Mas a campanha não conseguiu percorrer a outra metade do caminho até à excelência. Tal deve-se a um erro de esquizofrenia que já detectei num anúncio do centro comercial Colombo na semana passada: as imagens (vídeo, foto) mostram uma coisa e o texto escrito ou dito revela uma realidade oposta. Não por se pretender ironia, mas porque não se trabalhou a mensagem a fundo. O anúncio do Colombo dizia que o centro comercial não vende super-heróis, mas a foto representava-o através de um super-herói. E os anúncios do BES?

As imagens mostram Ronaldo em cima de um colchão. Deitado. Ou a dar uns toques. Para quê? Para mostrar Ronaldo na cama, lugar que muitas mulheres (pelo menos) gostariam de partilhar; e para, de uma assentada, jogar com o velho conceito de pôr o dinheiro debaixo do colchão (não lhe chamo metáfora porque havia, e certamente ainda há, muita gente que põe o dinheiro debaixo do colchão pelo menos enquanto se deita). Ora logo aqui encontramos algum desacerto entre os destinatários duma mensagem visual centrada na juventude e a mensagem escrita, relativa a pessoas idosas ou afastadas da modernidade.

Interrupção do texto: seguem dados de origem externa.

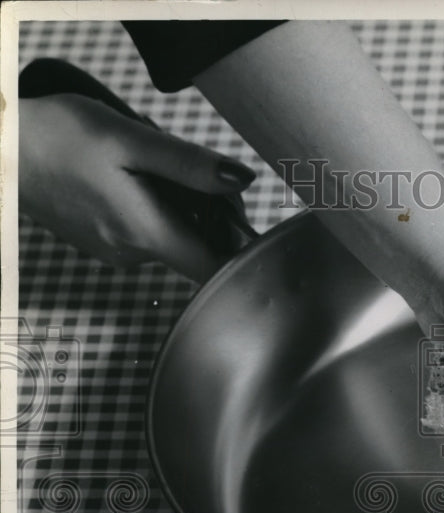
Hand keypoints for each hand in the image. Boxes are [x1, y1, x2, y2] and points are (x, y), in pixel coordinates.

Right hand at [19, 93, 256, 281]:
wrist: (0, 150)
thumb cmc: (58, 138)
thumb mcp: (132, 139)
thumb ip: (191, 165)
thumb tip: (243, 179)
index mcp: (147, 234)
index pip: (214, 268)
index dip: (239, 248)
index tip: (244, 219)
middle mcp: (133, 254)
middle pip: (197, 248)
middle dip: (209, 214)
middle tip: (195, 172)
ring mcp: (116, 251)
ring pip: (171, 236)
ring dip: (178, 206)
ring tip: (151, 168)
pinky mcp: (103, 241)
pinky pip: (145, 230)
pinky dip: (151, 207)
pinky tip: (130, 178)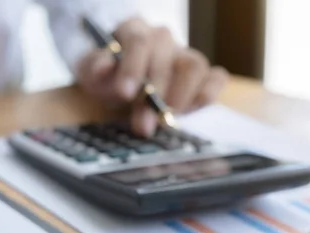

Mas se fosse só por isso ainda a campanha não ficava desequilibrada. O pior é que as imagens mostram o jogador parado e o texto diz que isso é mau: “O Ronaldo é como o dinheiro, parado não rende”. O observador entende a metáfora, bem simples, mas o seu subconsciente pode tirar conclusões como: a) dizem que ele parado não rende, mas mostram-no parado, é porque não gostam dele, é como se estivessem a dizer mal dele; b) se o Ronaldo parado não rende, deviam mostrá-lo a jogar, isto é, a render c) se dizem no texto que a solução é pôr o dinheiro a mexer porque mostram na TV Ronaldo a dar toques na bola de futebol em cima do colchão? Afinal está parado ou a mexer-se? Ou querem dizer a mexer-se sem ser em cima do colchão? d) E quando se mexe em cima do colchão, Ronaldo não rende? (Não é isso que dizem as revistas!)

Não há qualquer dúvida de que os anúncios são  atravessados por uma concepção extremamente positiva do colchão. Ronaldo está descansado, confiante, deitado no colchão - tão confiante que olha para nós através do olho da câmara transmitindo segurança, certeza e satisfação. Por que raio o dinheiro há-de estar melhor num banco do que debaixo de Ronaldo? Ou será que se pretendia a rebuscada leitura subconsciente de que mocinhas e velhinhas vão tirar o dinheiro debaixo do colchão para o pôr no BES, quer dizer, debaixo de Ronaldo?

Esta campanha permite ainda outras leituras oposicionistas, cínicas mas não menos verdadeiras: em qualquer pose fotográfica parado, Ronaldo nunca poderia render, mas é mesmo assim, completamente parado na foto e no colchão, que ele está a render ao BES; e é também assim, deitado num colchão durante muitas horas, como nos disseram as “notícias” do making off, que Ronaldo rendeu a si mesmo, pelos honorários a que tem direito. Para ele e para o banco, o colchão está farto de render. Na publicidade não basta ter Ronaldo, é preciso ter ideias assentes. Ideias paradas não rendem.